### [EXERCISE TASKS]
#1 How many members did the Southwest Conference hall of honor induct, according to the article on Arkansas and the SWC Hall?
#2 Continue the article on Arkansas and the SWC Hall, picking up after its final sentence.

Arkansas finally catching up in the SWC Hall

Arkansas guard Ron Brewer dribbles around Memphis State defenders during a game Saturday, Dec. 31, 1977, in Memphis.

— Arkansas often felt like an outsider in the Southwest Conference.

The Razorbacks were a charter member of the SWC more than a century ago, but after Oklahoma State left in 1925, Arkansas spent more than 65 years as the only non-Texas team in the league. The University of Arkansas voted to leave the SWC in 1990 and had made a full transition to the Southeastern Conference within two years.

Between the time Arkansas left and the conference’s final game in 1996, the SWC established a hall of honor that inducted 30 members. Perhaps a bit scorned from the Razorbacks’ departure, no Arkansans were inducted into the hall.

### [EXTRACTED RECORDS]
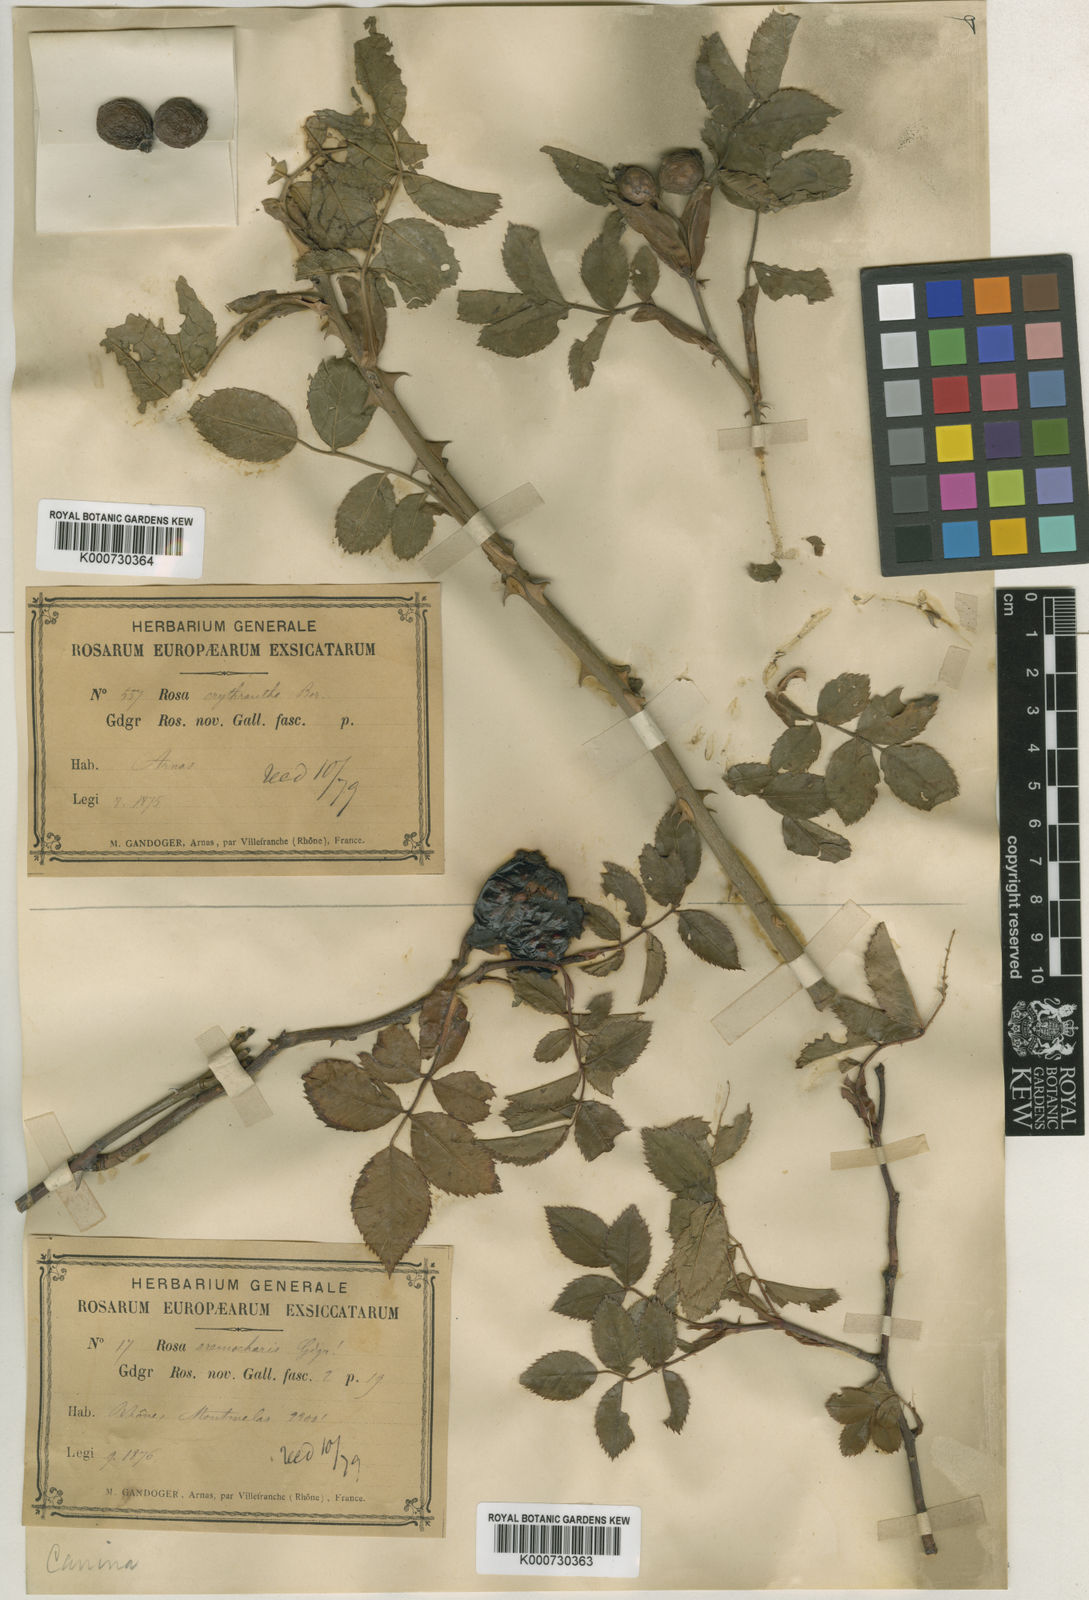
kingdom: Plantae
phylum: Tracheophyta
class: Magnoliopsida
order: Rosales
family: Rosaceae
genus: Rosa
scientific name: Rosa canina
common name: Dog rose
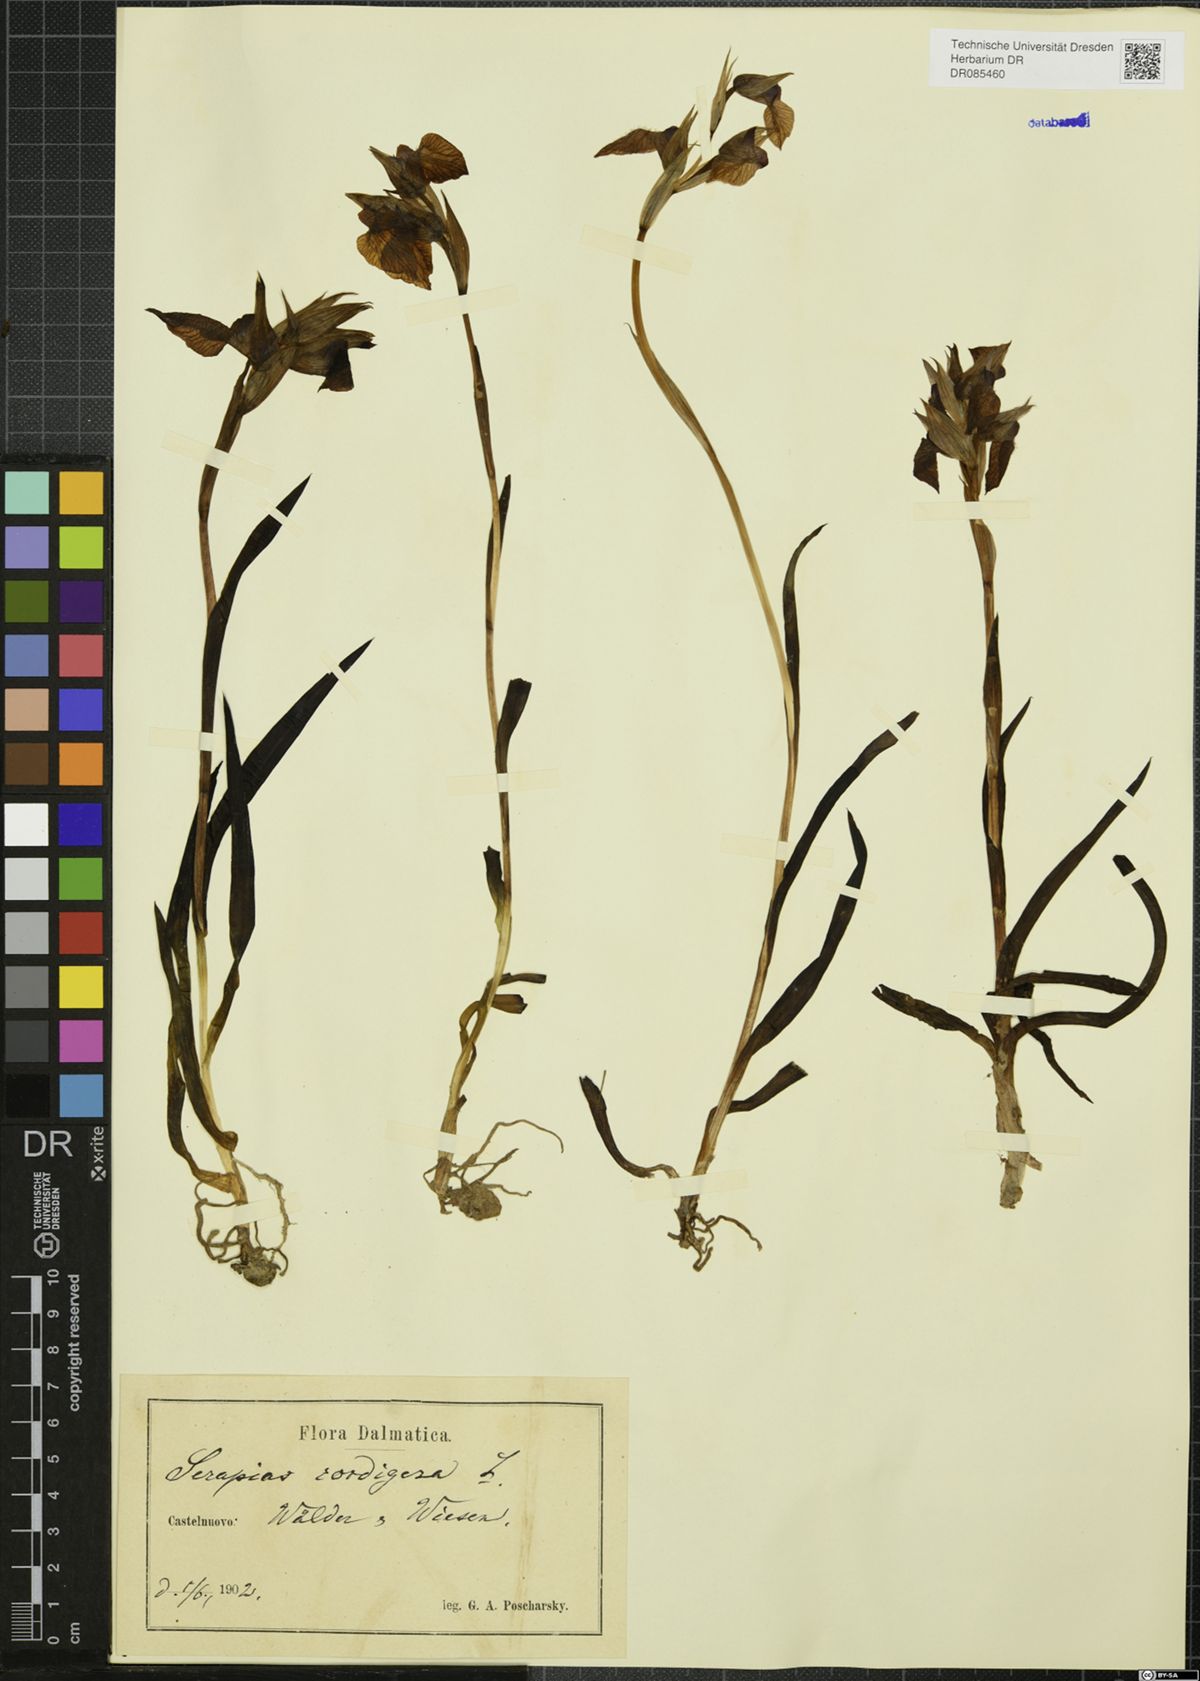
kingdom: Plantae
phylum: Tracheophyta
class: Liliopsida
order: Asparagales
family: Orchidaceae
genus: Serapias
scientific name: Serapias cordigera
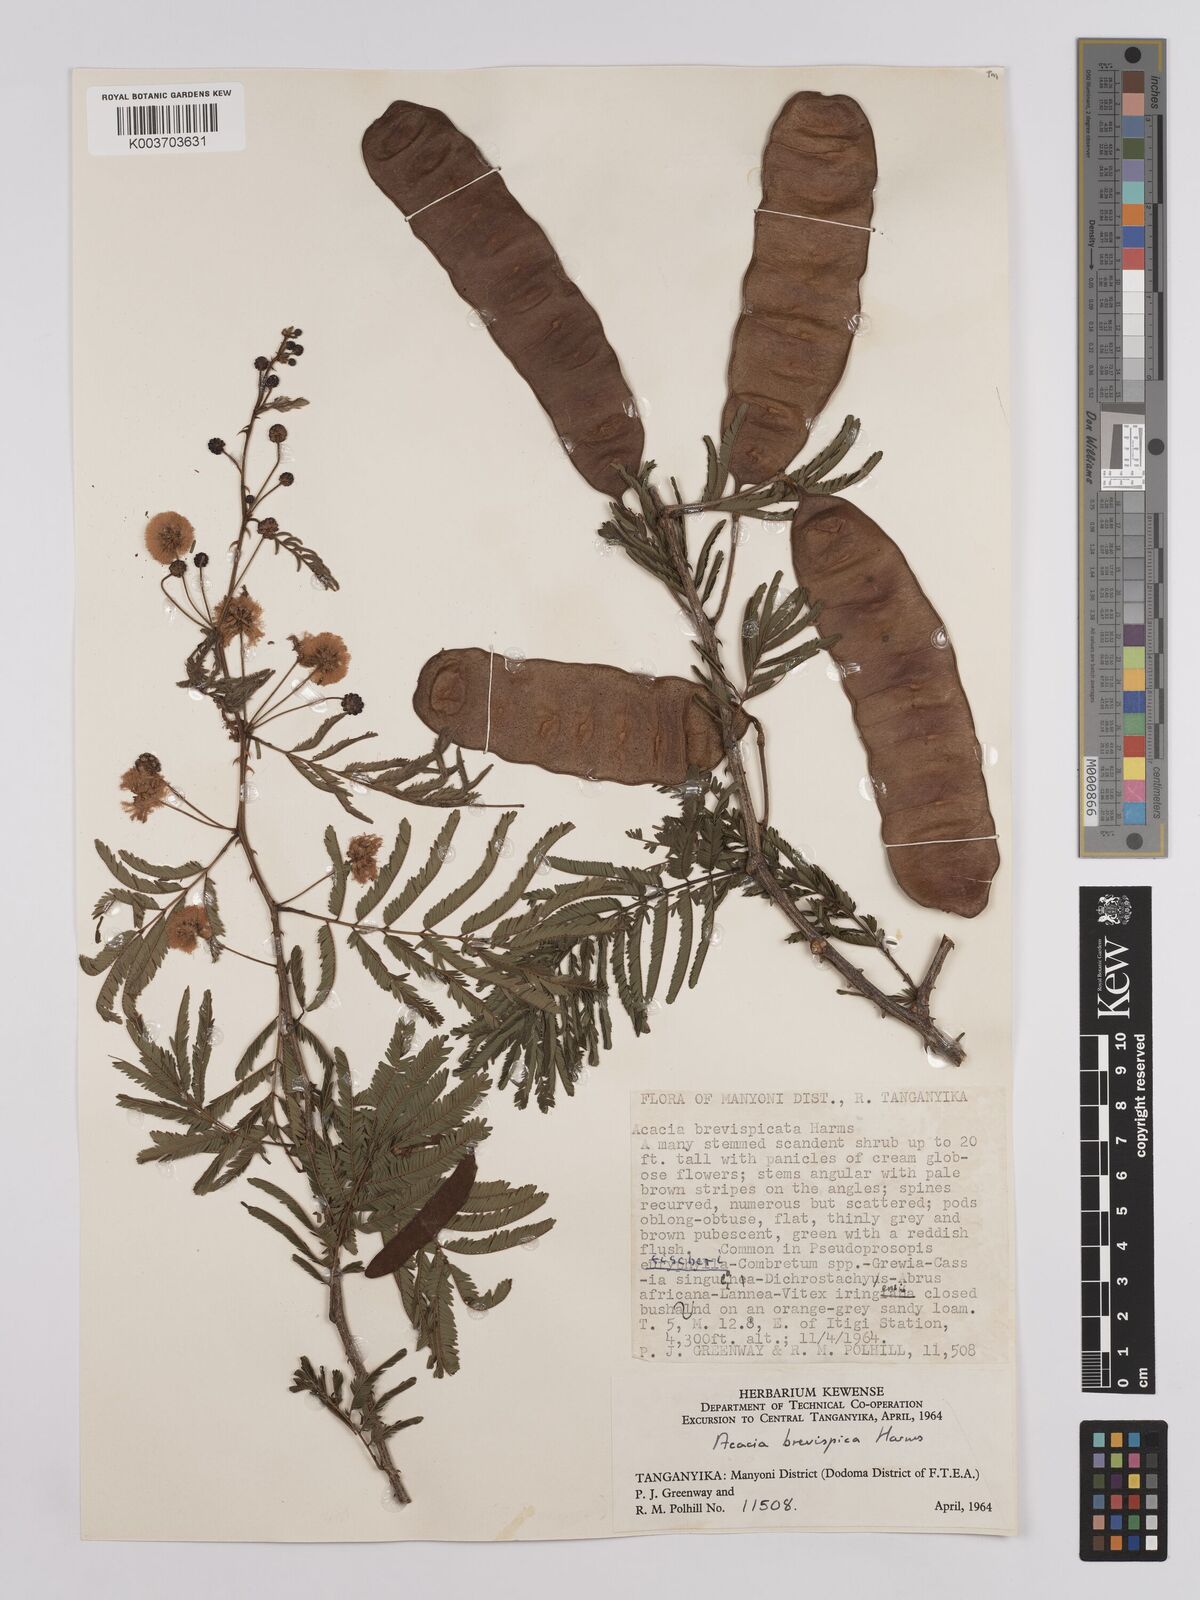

### [TASK RESPONSES]
#1 30 members

#2
When the league disbanded, all of the SWC’s intellectual property rights were transferred to the Texas Sports Hall of Fame, including the rights to the SWC Hall of Honor. But for 18 years, the SWC Hall never was updated.

So when the Texas Sports Hall of Fame rebranded the SWC Hall in 2013, the only members were those 30 who had been inducted in the ’90s or those who had been inducted into the Texas Sports Hall of Fame.

Of the 167 grandfathered into the SWC Hall that year, only two had any relation to Arkansas. Those were Jerry Jones and Jimmy Johnson, the Dallas Cowboys’ owner and former two-time Super Bowl-winning head coach who were teammates on the Razorbacks’ national championship team in 1964. Johnson had been inducted into the Texas Sports Hall of Fame in 2000; Jones was inducted in 2006.

“Many of those names that were grandfathered in were Longhorns and Aggies,” said Cooper Jones, president and CEO of the Texas Sports Hall of Fame, a 36,000-square foot facility located in Waco.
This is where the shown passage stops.